Once the fridge is empty, use a spray on an all purpose cleaner, (a hand held spray pack is best) and apply it generously. You’ll want to really cover the insides of the fridge thoroughly all over. For stained areas, apply some baking soda, and once done, let the fridge soak for approximately 15-20 minutes.
During that time, you can clean your shelving in the kitchen sink, using nothing more than washing liquid, warm water and a non scratch sponge. If your shelving is large, you might consider using your bath tub, again using warm soapy water.
Once you’ve finished with the shelving, again using your sponge, begin wiping down the inside of the fridge. Starting at the top, and working your way downwards the bottom.
As a quick tip – you might want to consider wiping the inside of your fridge with a paper towel dosed in a small amount of vanilla essence. It wont leave any streaks or stains but it will leave a pleasant fresh smell.

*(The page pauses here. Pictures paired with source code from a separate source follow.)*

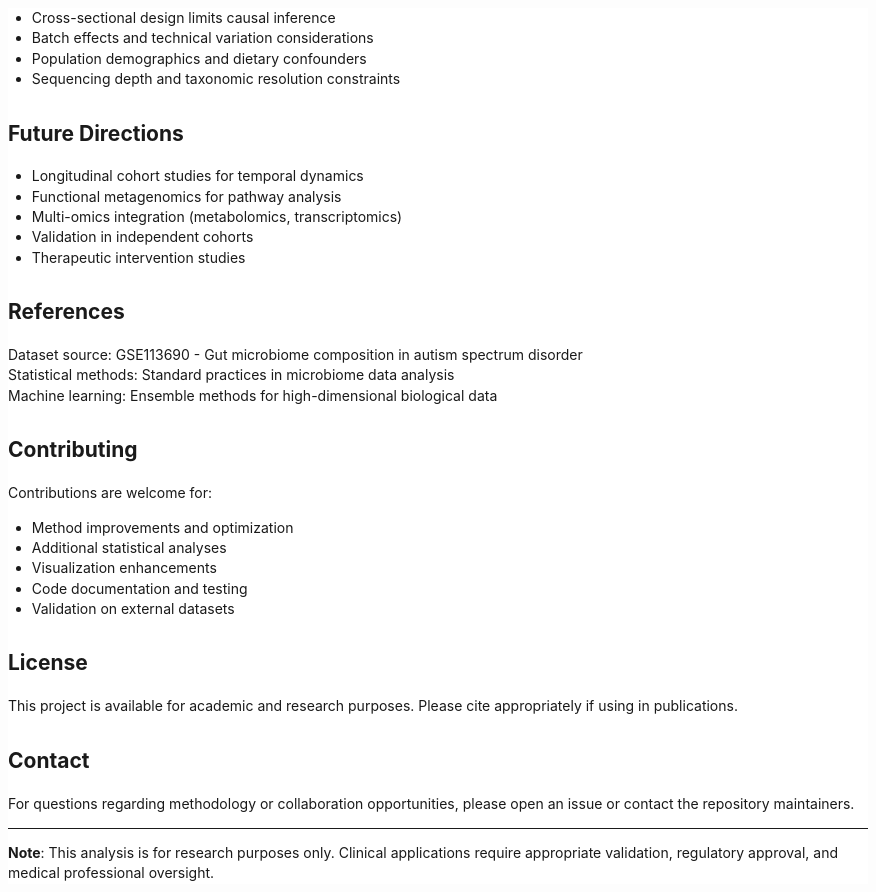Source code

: - Cross-sectional design limits causal inference
- Batch effects and technical variation considerations
- Population demographics and dietary confounders
- Sequencing depth and taxonomic resolution constraints

## Future Directions

- Longitudinal cohort studies for temporal dynamics
- Functional metagenomics for pathway analysis
- Multi-omics integration (metabolomics, transcriptomics)
- Validation in independent cohorts
- Therapeutic intervention studies

## References

Dataset source: GSE113690 - Gut microbiome composition in autism spectrum disorder  
Statistical methods: Standard practices in microbiome data analysis  
Machine learning: Ensemble methods for high-dimensional biological data

## Contributing

Contributions are welcome for:
- Method improvements and optimization
- Additional statistical analyses
- Visualization enhancements
- Code documentation and testing
- Validation on external datasets

## License

This project is available for academic and research purposes. Please cite appropriately if using in publications.

## Contact

For questions regarding methodology or collaboration opportunities, please open an issue or contact the repository maintainers.

---

**Note**: This analysis is for research purposes only. Clinical applications require appropriate validation, regulatory approval, and medical professional oversight.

When returning foods to the fridge, ensure that you give bottles, jars and anything else a quick wipe over before placing them back in.
5. Cleaning your dishwasher
Dishwashers are often one of the most neglected appliances within the kitchen. Unlike fridges or ovens that are cleaned at least once in a while, dishwashers are often overlooked as many people believe that they’re actually self cleaning.
Whilst this might seem like it makes sense, in that you fill the dishwasher, you add the powder, and the machine not only cleans the dishes but itself, right?
Well, this isn’t exactly true, as over time, grime and gunk can build up and accumulate not only within the filters but also within the dishwasher itself.
Of course once this happens, your dishwasher will begin to give off less than pleasant odours and smells.
To clean your dishwasher, all you need are 2 simple ingredients.
- Baking soda;
- White vinegar.
The first thing you’ll want to do is ensure the dishwasher is completely empty.
Remove the filter, along with the filter tray and soak them in warm soapy water. In the kitchen sink is usually fine for this. Be sure not to damage the filter in any way as most are quite delicate and expensive to replace.
Take one cup of vinegar and simply pour it into the dishwasher. Select the deep cleaning cycle and run the dishwasher as normal.
The vinegar will break down any buildup and deodorize the inside of the machine. For additional deodorizing, sprinkle a cup of baking soda within the dishwasher and leave it sit overnight. In the morning, run a normal empty cycle. You’ll be surprised at just how fresh and clean your dishwasher will smell.